Bike fanatics often view their environmentally friendly transportation choice as part of a larger lifestyle that avoids using up fossil fuels and other resources unnecessarily. But Slava Menn, co-founder of bike-light maker Fortified Bicycle Alliance, discovered a downside to the biking lifestyle while interviewing more than 1,000 cyclists at 50 bike shops.
"What amazed us is most of the people that we were talking to were telling us that they were replacing gear"--like bike lights--"multiple times a year." They either got stolen or would break, part of the throwaway culture that we've come to expect from things made of plastic and other cheap materials.
"Why do bike accessories have to be this way?" Menn wondered. "Why are they not designed to withstand harsh urban environments?"
Menn and his partner, Tivan Amour, decided to design and make bike lights with a "forever-no-matter-what" warranty. They are aluminum, water-proof, and shock-absorptive. The products, the Aviator front light and the Afterburner back light, lock "firmly and irremovably to handlebars or set posts" with custom security screws locks. "If it gets stolen we replace it. If it breaks, we replace it," Menn says, describing their simple warranty policy.
That extreme commitment to service sounds like the kind of idealism that could bankrupt a young company, but Menn says they've projected out the losses over the next 10 years and are capable of coping. (And if the design is as tight as they hope it is, they won't need to replace too many.)

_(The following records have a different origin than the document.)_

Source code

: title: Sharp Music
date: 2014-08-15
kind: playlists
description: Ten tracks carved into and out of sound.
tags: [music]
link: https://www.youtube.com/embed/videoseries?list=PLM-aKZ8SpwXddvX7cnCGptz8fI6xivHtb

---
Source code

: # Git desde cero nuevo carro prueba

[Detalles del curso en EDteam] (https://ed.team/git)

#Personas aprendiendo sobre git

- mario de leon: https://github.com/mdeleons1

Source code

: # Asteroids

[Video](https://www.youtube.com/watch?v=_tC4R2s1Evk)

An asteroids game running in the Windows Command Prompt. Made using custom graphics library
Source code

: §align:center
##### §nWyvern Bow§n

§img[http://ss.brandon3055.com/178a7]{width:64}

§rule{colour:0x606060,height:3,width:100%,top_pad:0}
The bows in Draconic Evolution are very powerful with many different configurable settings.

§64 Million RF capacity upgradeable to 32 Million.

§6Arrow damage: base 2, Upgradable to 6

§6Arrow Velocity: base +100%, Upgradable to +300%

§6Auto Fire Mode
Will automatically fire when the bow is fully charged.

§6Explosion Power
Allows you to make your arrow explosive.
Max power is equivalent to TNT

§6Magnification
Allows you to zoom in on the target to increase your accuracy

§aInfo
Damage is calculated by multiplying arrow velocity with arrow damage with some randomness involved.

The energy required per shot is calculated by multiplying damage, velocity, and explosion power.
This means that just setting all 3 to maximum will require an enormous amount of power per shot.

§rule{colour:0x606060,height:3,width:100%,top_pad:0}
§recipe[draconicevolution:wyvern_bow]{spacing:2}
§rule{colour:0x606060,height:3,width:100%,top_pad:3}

FBA, formerly known as Gotham Bicycles, was started by the Menn and Amour in 2012 after meeting while they were both at MIT. When a friend got hit by a car while cycling home in the dark after his lights were stolen, the two decided to design a theft-resistant bike light and brought it to production after raising $84,000 on Kickstarter. Now their products are in more than 130 bike shops in North American and Europe.
Banking on the success of their last Kickstarter, the duo is turning to the crowdfunding site again to raise $24,000 in capital to bring the Aviator and Afterburner into production. Donors can score the bike lights at a $10 discount before they eventually hit the market between $55 and $100, depending on the wattage. That may sound pricey for a bike light, but not if it's the last one you ever buy, which it just might be.